Manufacturing operations at the W. R. Grace facility included the production of materials used to make concrete and organic chemicals, container sealing compounds, latex products, and paper and plastic battery separators. Wastewater and solid industrial wastes from these operations were disposed of in several unlined lagoons and were buried in or placed onto an on-site Industrial Landfill and several other waste areas.
Discharge to all lagoons and other waste areas ceased in 1980. The production of organic chemicals was discontinued in 1982. A small distribution center for concrete additives was moved to another location in September 1996. A second plant for the manufacture of battery separators, known as the Daramic facility, was constructed in 1979, but operations there ceased in 1991. All buildings, with the exception those associated with the remedial action, have been demolished.
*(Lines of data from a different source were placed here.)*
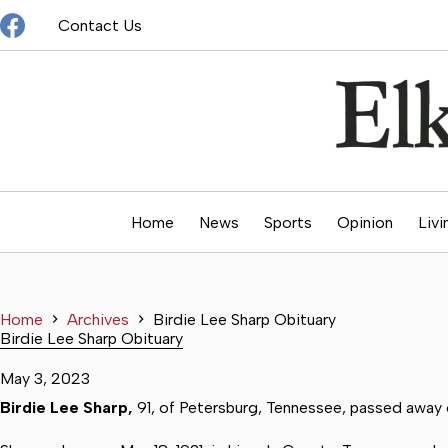
Skip
Contact Us
to
content
Home
News
Sports
Opinion
Livi
Home
Archives
Birdie Lee Sharp Obituary
Birdie Lee Sharp Obituary
May 3, 2023
Birdie Lee Sharp,
91, of Petersburg, Tennessee, passed away o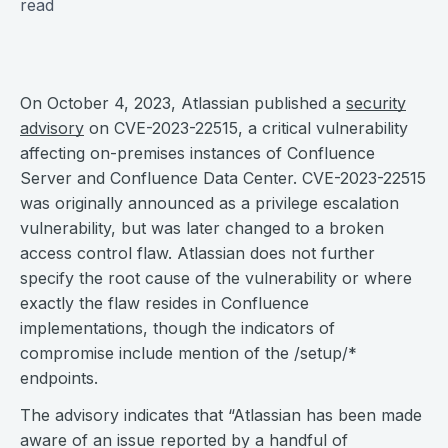
read
On October 4, 2023, Atlassian published a
security
advisory
on CVE-2023-22515, a critical vulnerability
affecting on-premises instances of Confluence
Server and Confluence Data Center. CVE-2023-22515
was originally announced as a privilege escalation
vulnerability, but was later changed to a broken
access control flaw. Atlassian does not further
specify the root cause of the vulnerability or where
exactly the flaw resides in Confluence
implementations, though the indicators of
compromise include mention of the /setup/*
endpoints.
The advisory indicates that “Atlassian has been made
aware of an issue reported by a handful of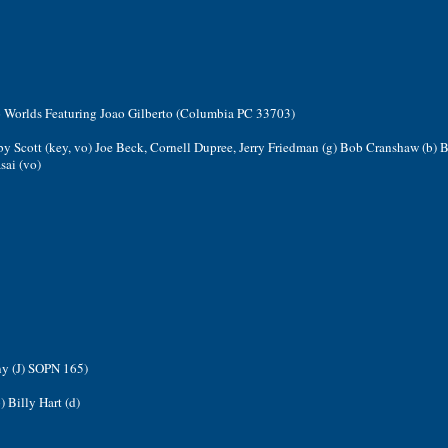
o Worlds Featuring Joao Gilberto (Columbia PC 33703)
by Scott (key, vo) Joe Beck, Cornell Dupree, Jerry Friedman (g) Bob Cranshaw (b) B
sai (vo)
ny (J) SOPN 165)
) Billy Hart (d)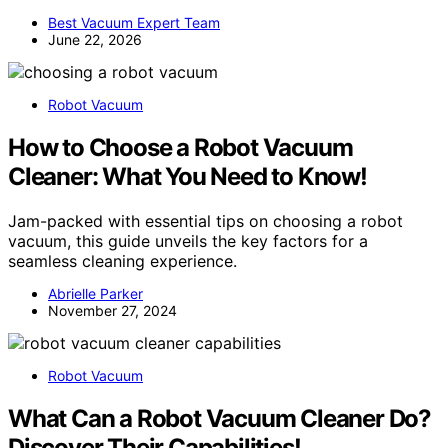
Best Vacuum Expert Team
June 22, 2026
Robot Vacuum
How to Choose a Robot Vacuum
Cleaner: What You Need to Know!
Jam-packed with essential tips on choosing a robot
vacuum, this guide unveils the key factors for a
seamless cleaning experience.
Abrielle Parker
November 27, 2024
Robot Vacuum
What Can a Robot Vacuum Cleaner Do?
Discover Their Capabilities!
Investigations in 1978 indicated that two Acton municipal supply wells, Assabet 1A and Assabet 2A, were contaminated with yinylidene chloride (VDC, also known as 1,1-dichloroethene or 1,1-DCE). Significant levels of vinyl chloride (VC), ethylbenzene and benzene were also detected in these wells at that time. As a result of these findings, the Town took the precautionary action of closing the two wells. As a result of the discovery of the municipal well contamination, W. R. Grace and EPA entered into a Consent Decree regarding cleanup of the site in October 1980. A similar settlement was reached between W. R. Grace and the Commonwealth of Massachusetts. In 1983, the W. R. Grace site was placed on the Superfund National Priorities List.
From 1983 -1997, numerous studies, risk assessments and sampling events were conducted at the site. This work culminated with the removal of over 100,000 cubic yards of contaminated soil and sludge that was excavated from the former lagoons and disposal areas. These excavated materials were then thermally treated, solidified on-site and then placed onto the former Industrial Landfill, which was then properly covered and closed with an impermeable cap.
As an interim measure, Grace operated an Aquifer Restoration System (ARS) that extracted and treated contaminated groundwater on portions of the site from 1983 – 2011. The newly constructed Landfill and Northeast Area treatment systems are currently operational and replaced the ARS.